Weakly supervised covariance matrices alignment through Stiefel matrices estimation for MEG applications
Antoine Collas, Rémi Flamary, Alexandre Gramfort
TL;DR
This work addresses domain shift in multivariate time series with limited labeled data by modeling signals as linear mixtures with domain-specific mixing matrices. It introduces Mixing model Stiefel Adaptation (MSA), a semi-supervised approach that jointly learns two Stiefel matrices ${\bm{U}}^{\mathcal{S}}, {\bm{U}}^{\mathcal{T}} \in \mathrm{St}(d,q)$ and a predictor, under an optimal transport domain adaptation (OTDA) assumption that pairs source and target variances. By mapping covariance matrices into a Riemannian tangent space on the SPD manifold ${\mathbb{S}_p^{++}}$ and applying log-linear regression/classification on the latent variances, MSA aligns source-target representations while controlling subspace distance via a Grassmann-regularized loss.

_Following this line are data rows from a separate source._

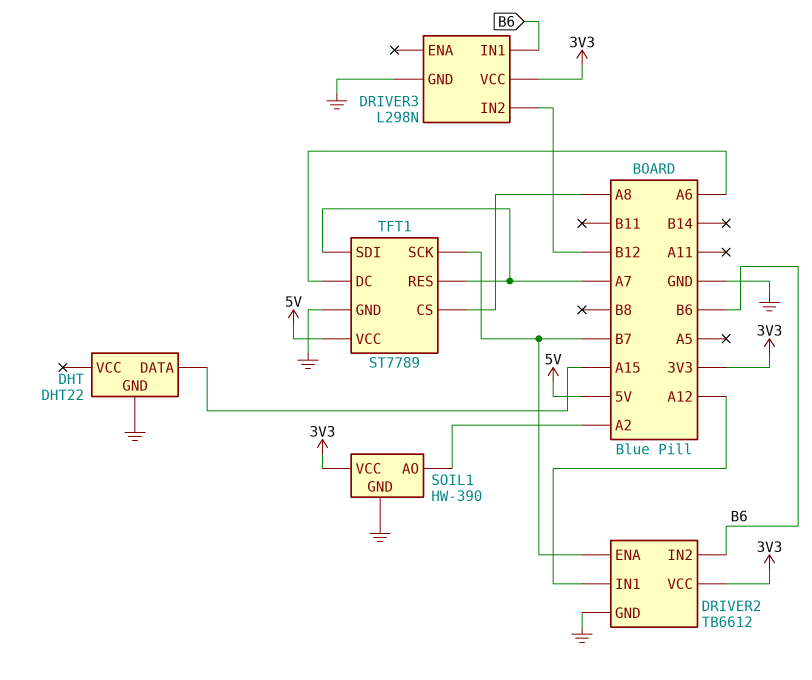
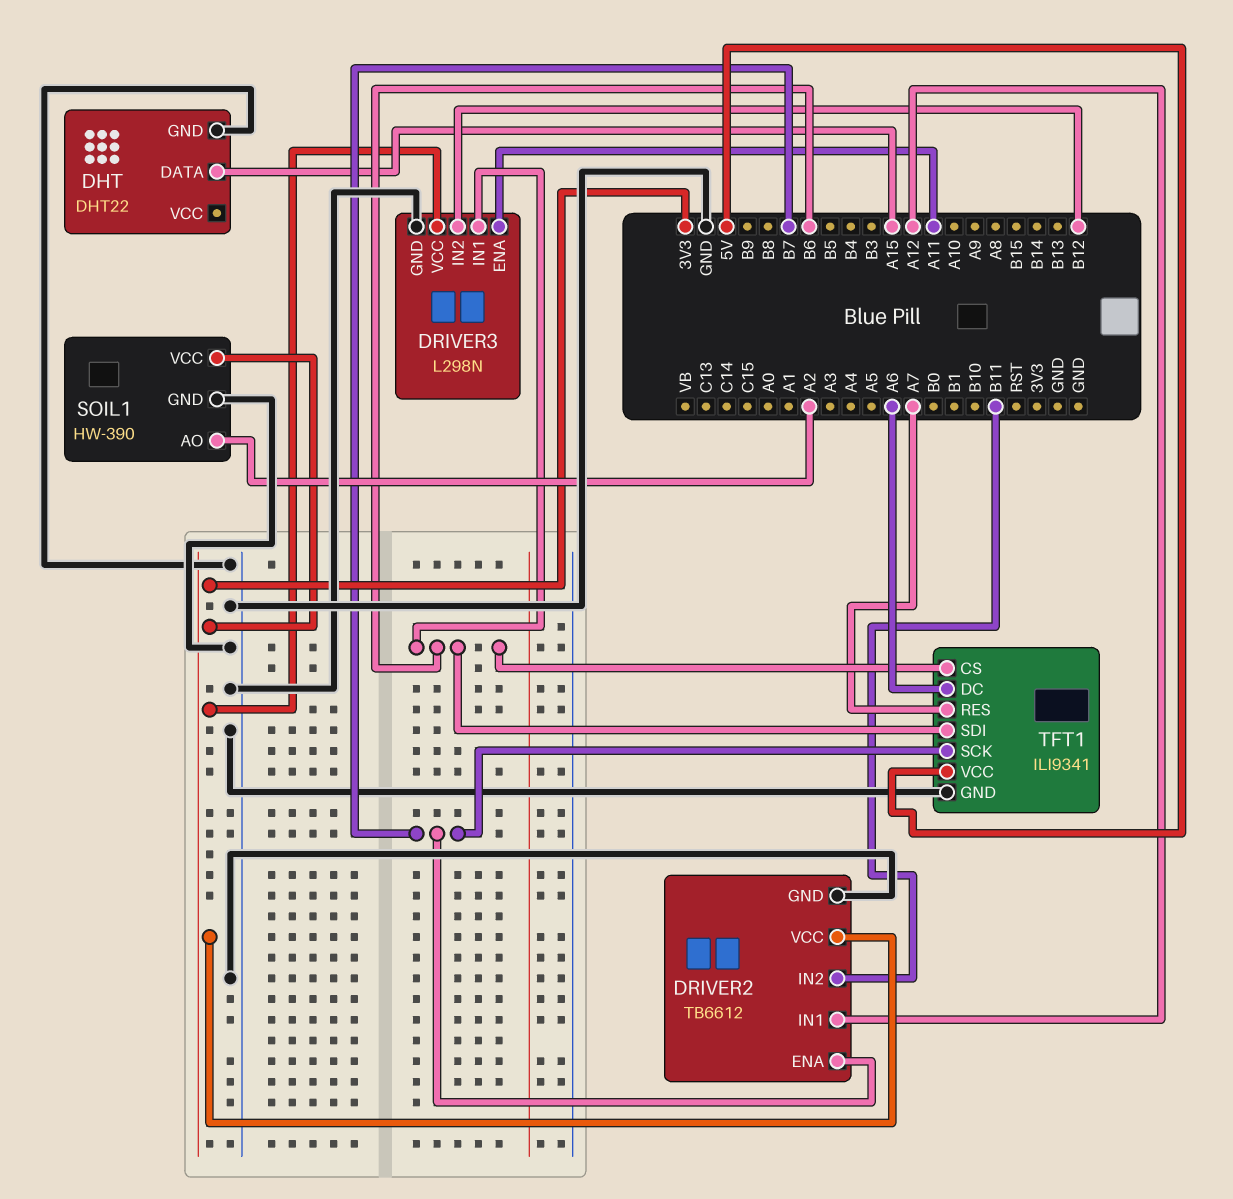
DRIVER2 pin IN2: B6 -> B11
DRIVER3 pin ENA: none -> A11
TFT1: ST7789 -> ILI9341
TFT1 pin CS: A8 -> B6
TFT1 pin SDI: A7 -> B6

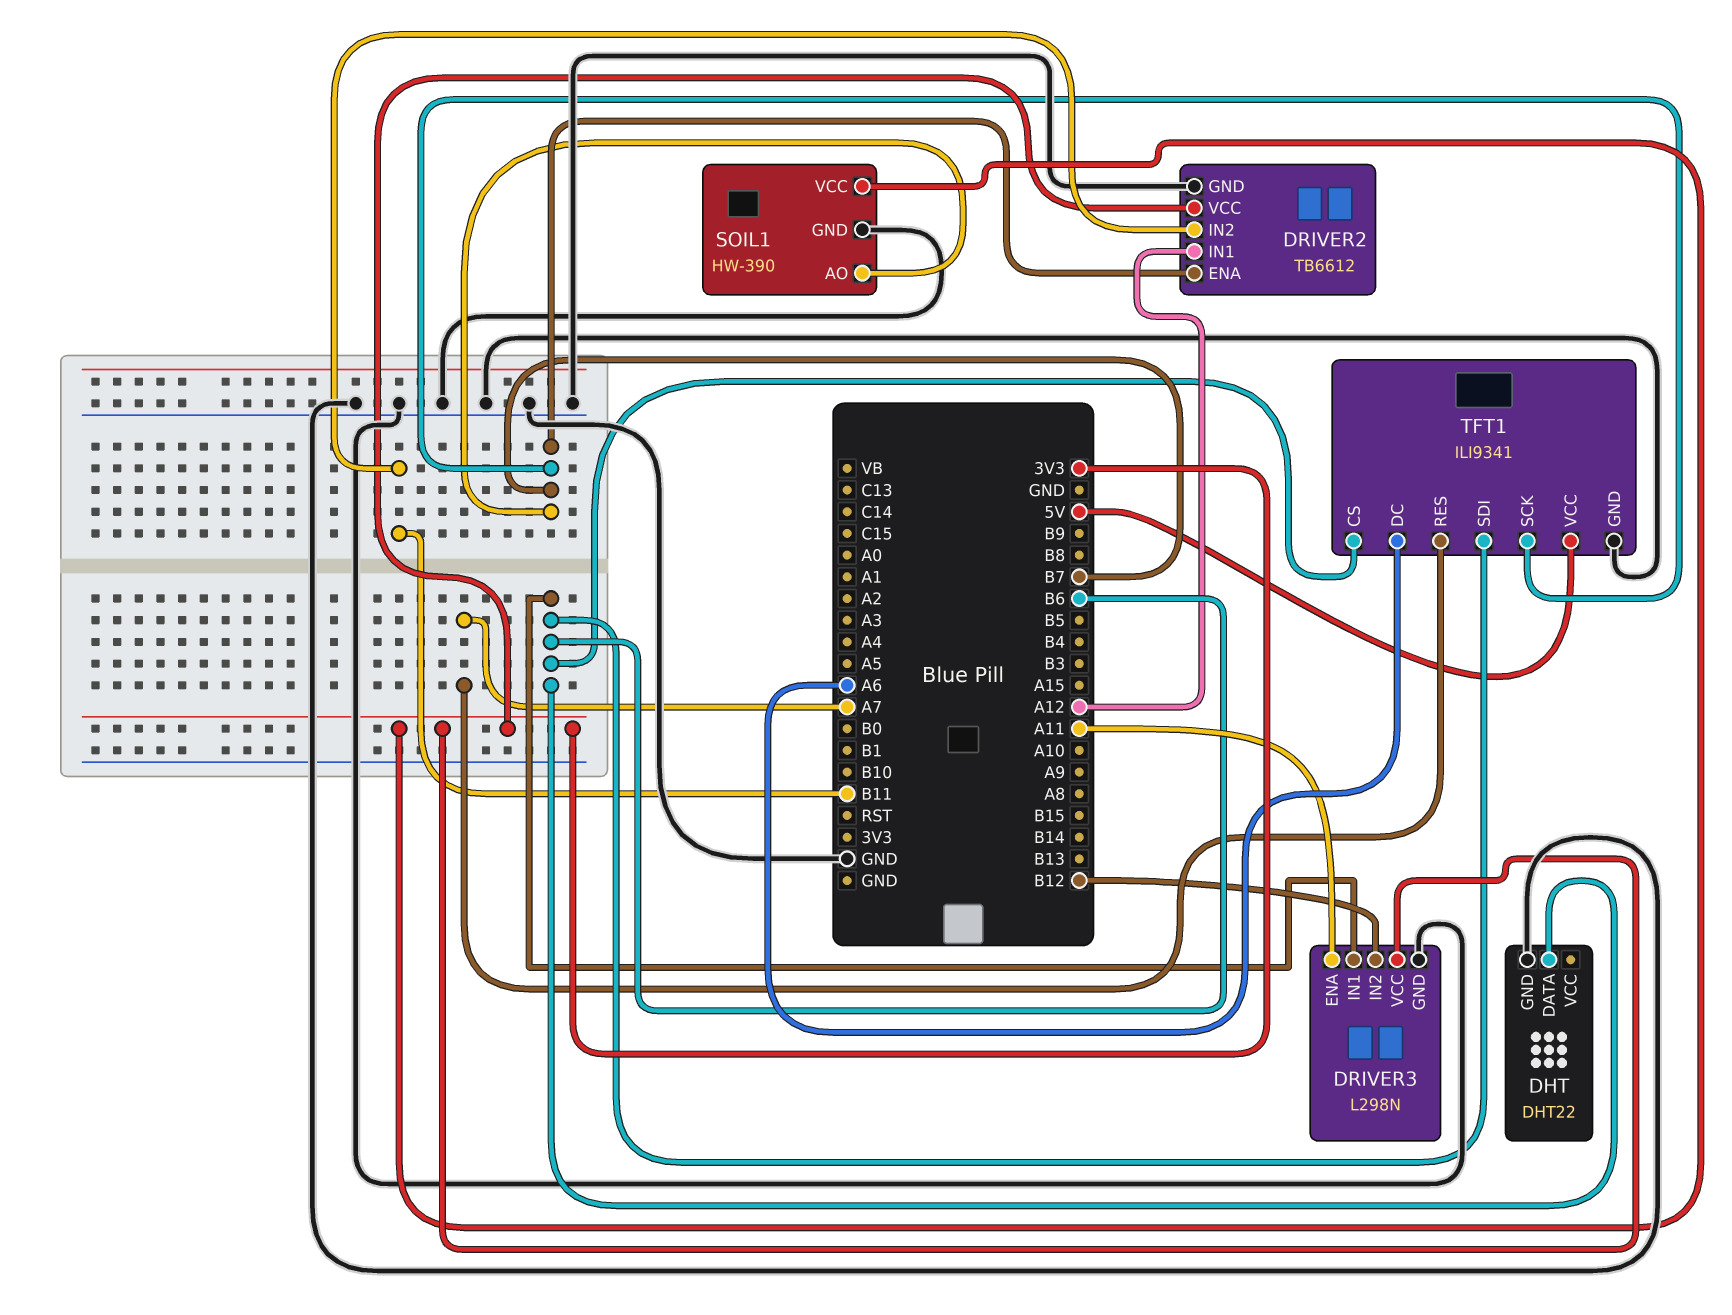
DHT pin DATA: A15 -> B6
SOIL1 pin AO: A2 -> B7

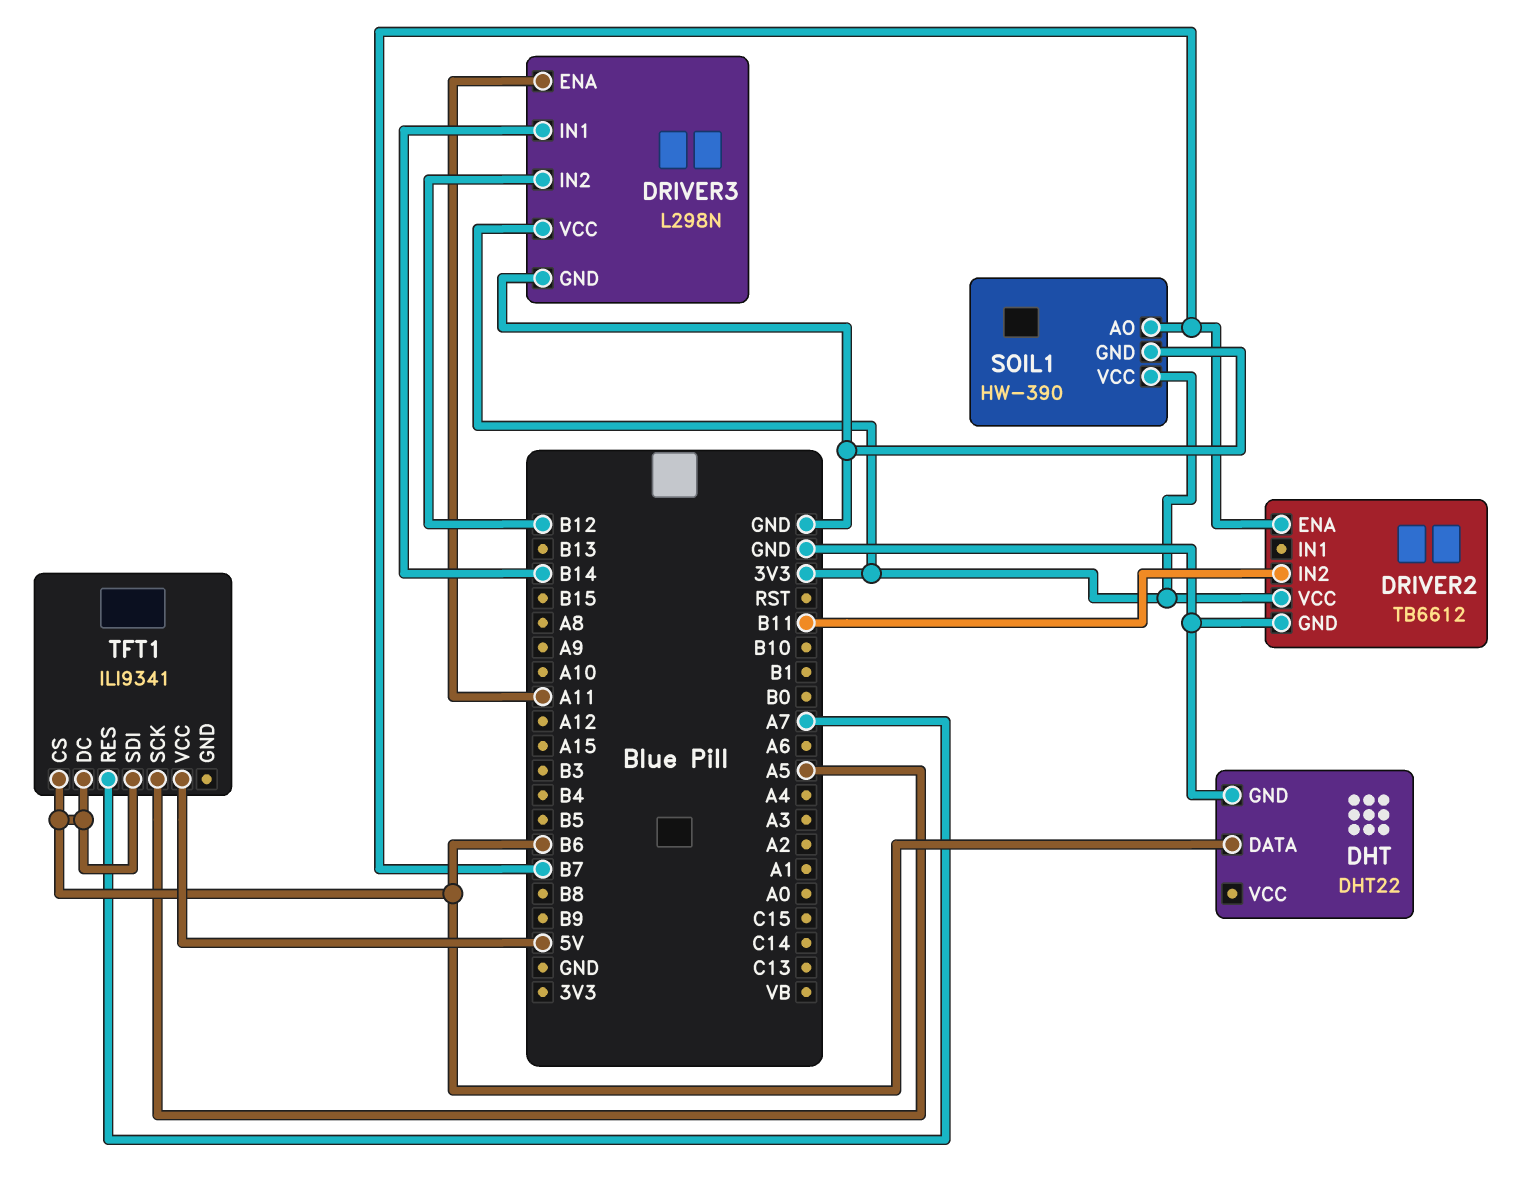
DRIVER2 pin IN1: A12 -> none
DRIVER3 pin IN1: B6 -> B14
TFT1 pin DC: A6 -> B6
TFT1 pin GND: GND -> none
TFT1 pin SCK: B7 -> A5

The method is optimized on the product manifold ${\left({\textup{St}(d,q)}\right)}^2$ with an alternating scheme that updates ${\bm{U}}^{\mathcal{S}}, {\bm{U}}^{\mathcal{T}}, \bm{\beta}, \bm{\pi}$, and demonstrates superior brain-age regression performance on the Cam-CAN MEG dataset under task variations. The results highlight MSA’s robustness to hyperparameters and the importance of jointly leveraging OT alignment, metric learning, and Grassmann regularization for effective covariance-based domain adaptation in neuroscience time-series analysis.
Abstract
This paper introduces a novel domain adaptation technique for time series data, called Mixing model Stiefel Adaptation (MSA), specifically addressing the challenge of limited labeled signals in the target dataset. Leveraging a domain-dependent mixing model and the optimal transport domain adaptation assumption, we exploit abundant unlabeled data in the target domain to ensure effective prediction by establishing pairwise correspondence with equivalent signal variances between domains. Theoretical foundations are laid for identifying crucial Stiefel matrices, essential for recovering underlying signal variances from a Riemannian representation of observed signal covariances. We propose an integrated cost function that simultaneously learns these matrices, pairwise domain relationships, and a predictor, classifier, or regressor, depending on the task. Applied to neuroscience problems, MSA outperforms recent methods in brain-age regression with task variations using magnetoencephalography (MEG) signals from the Cam-CAN dataset.